Entry No. 91 of the Union List of Seventh Schedule of the Indian Constitution provides about the instrument in respect of which the stamp duties.
Entry No. 91, “Rates of stamp duty in respect of bills of exchange, cheques, promissory notes, bills of lading, letters of credit, policies of insurance, transfer of shares, debentures, proxies and receipts.”
As per the provisions of the Constitution of India Centre is not authorized to collect stamp duty, so by implication, it cannot further delegate such power either to the stock exchange, clearing corporation, or depositories, as the case may be, so such delegation under Section 9A will be subject to constitutional scrutiny and may be declared ultra-vires to the constitution.
The second challenge comes from Section 9A and 9B in both these sections, it is mentioned that the rate of duty in case of issue of securities shall be as per Schedule I.
However, as per Union List, the central government don’t have the power to prescribe a rate of duty in case of the issue of shares.
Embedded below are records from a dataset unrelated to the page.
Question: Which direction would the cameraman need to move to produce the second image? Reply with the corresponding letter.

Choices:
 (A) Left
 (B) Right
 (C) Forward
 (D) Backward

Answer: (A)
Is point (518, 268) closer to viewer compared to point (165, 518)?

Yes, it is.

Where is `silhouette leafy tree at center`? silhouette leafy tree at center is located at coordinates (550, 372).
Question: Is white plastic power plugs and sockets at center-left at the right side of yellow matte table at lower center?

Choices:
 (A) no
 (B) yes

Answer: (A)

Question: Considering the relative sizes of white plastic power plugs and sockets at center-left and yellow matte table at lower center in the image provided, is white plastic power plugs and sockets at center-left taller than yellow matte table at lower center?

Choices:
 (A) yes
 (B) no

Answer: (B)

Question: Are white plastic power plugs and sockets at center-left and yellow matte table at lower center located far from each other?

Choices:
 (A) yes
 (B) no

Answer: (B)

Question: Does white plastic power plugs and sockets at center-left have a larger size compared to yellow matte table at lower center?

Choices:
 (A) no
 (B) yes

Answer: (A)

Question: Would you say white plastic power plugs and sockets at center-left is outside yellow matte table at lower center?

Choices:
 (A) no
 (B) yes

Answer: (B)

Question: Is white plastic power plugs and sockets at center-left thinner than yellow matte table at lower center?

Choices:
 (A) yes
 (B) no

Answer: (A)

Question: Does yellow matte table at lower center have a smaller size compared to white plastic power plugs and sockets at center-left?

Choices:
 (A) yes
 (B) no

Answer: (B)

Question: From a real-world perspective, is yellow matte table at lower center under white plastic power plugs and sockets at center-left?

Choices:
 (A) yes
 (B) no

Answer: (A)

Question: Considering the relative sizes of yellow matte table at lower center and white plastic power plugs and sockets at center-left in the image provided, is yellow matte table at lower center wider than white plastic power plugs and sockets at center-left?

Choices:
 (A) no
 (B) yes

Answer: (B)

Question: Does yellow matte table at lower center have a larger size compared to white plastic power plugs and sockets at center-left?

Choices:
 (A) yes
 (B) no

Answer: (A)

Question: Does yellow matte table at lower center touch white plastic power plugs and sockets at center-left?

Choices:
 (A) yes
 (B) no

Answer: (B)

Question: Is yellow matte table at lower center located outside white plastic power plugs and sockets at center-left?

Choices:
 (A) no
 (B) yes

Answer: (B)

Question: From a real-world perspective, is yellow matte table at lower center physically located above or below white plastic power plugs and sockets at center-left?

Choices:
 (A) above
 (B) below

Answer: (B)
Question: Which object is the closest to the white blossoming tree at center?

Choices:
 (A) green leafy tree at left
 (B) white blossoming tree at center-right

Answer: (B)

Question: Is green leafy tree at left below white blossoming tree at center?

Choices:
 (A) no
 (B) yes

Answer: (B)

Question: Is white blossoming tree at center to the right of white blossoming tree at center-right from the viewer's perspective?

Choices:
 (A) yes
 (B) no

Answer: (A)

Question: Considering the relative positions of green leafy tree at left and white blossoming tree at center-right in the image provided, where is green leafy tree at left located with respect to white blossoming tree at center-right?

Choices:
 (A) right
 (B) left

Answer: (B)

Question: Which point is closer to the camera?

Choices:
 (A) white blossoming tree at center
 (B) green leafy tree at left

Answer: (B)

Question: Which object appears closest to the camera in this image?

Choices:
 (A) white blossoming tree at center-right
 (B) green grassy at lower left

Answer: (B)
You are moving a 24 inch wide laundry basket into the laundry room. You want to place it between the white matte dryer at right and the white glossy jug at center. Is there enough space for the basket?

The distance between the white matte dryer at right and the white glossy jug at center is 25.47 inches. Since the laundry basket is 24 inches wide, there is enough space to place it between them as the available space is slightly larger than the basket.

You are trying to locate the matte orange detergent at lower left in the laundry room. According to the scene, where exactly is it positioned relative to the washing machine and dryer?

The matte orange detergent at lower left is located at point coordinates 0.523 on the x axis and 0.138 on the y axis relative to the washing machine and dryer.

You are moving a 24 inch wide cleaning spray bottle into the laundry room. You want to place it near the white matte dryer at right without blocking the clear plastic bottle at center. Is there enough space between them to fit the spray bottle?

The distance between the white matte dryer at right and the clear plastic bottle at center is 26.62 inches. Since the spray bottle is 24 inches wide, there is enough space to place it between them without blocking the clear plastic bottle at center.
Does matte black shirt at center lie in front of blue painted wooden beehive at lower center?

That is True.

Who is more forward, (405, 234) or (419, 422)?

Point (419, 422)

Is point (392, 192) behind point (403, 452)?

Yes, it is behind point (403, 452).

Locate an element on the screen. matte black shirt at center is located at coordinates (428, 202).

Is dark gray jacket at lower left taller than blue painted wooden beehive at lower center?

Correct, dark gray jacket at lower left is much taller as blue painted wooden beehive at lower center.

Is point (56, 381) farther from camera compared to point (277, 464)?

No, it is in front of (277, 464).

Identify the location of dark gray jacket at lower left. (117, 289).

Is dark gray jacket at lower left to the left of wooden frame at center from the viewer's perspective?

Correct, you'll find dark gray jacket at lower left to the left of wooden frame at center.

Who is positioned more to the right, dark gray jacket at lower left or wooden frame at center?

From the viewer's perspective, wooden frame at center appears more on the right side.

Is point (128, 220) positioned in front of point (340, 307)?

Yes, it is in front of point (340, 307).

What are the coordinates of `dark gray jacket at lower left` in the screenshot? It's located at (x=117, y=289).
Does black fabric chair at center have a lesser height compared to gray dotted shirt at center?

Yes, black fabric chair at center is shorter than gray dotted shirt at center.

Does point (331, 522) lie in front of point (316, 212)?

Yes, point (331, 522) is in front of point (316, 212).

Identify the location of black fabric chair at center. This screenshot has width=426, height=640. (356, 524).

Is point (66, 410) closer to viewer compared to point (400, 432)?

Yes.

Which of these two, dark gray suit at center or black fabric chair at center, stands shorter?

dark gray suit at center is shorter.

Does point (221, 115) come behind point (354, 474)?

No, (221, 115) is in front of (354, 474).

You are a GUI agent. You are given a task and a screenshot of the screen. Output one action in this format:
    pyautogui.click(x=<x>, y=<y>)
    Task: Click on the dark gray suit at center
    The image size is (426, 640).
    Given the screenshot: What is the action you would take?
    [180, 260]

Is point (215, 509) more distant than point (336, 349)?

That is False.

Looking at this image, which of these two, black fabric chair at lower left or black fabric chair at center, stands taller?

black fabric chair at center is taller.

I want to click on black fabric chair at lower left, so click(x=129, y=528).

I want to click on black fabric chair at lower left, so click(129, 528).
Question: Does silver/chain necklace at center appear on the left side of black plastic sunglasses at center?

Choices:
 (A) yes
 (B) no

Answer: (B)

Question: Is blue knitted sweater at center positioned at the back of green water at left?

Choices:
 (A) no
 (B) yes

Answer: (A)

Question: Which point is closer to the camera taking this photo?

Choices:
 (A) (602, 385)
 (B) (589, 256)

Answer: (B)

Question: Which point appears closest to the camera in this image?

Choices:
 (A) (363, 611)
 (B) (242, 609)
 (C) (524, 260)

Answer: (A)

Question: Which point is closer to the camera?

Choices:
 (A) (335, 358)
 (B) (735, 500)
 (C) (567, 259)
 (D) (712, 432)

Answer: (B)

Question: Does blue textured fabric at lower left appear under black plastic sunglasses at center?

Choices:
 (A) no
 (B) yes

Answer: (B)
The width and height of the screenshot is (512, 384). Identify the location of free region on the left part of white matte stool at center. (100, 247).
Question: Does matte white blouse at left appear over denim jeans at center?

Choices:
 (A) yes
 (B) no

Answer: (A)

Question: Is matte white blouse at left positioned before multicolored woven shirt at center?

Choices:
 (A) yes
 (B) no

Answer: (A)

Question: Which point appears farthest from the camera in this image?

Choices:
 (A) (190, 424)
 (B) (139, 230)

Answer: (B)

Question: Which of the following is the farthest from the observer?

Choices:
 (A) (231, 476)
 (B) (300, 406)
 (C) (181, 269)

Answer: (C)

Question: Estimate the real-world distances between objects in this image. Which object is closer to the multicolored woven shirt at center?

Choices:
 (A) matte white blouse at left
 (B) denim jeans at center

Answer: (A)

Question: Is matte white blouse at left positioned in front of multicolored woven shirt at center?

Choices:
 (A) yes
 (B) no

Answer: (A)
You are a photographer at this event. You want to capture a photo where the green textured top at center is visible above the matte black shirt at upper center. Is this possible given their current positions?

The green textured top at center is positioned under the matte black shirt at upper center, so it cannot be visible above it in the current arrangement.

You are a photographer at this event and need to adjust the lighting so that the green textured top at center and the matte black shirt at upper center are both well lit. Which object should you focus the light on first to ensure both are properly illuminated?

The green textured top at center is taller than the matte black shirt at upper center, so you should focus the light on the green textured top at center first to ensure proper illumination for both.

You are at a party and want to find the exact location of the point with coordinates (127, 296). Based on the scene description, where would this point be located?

It is also important to note that State list directly don’t provide any kind of jurisdiction to the state government for levying stamp duty on the issue of shares. However, entry number 63 provide the state government with the power to specify stamp duty on documents other than those specified by in Union List.
Entry No. 63 “Rates of stamp duty in respect of documents other than those specified in the provisions of List I with regard to rates of stamp duty.”
So this rate, for the issue of shares specified in Schedule I, maybe challenged for constitutional validity.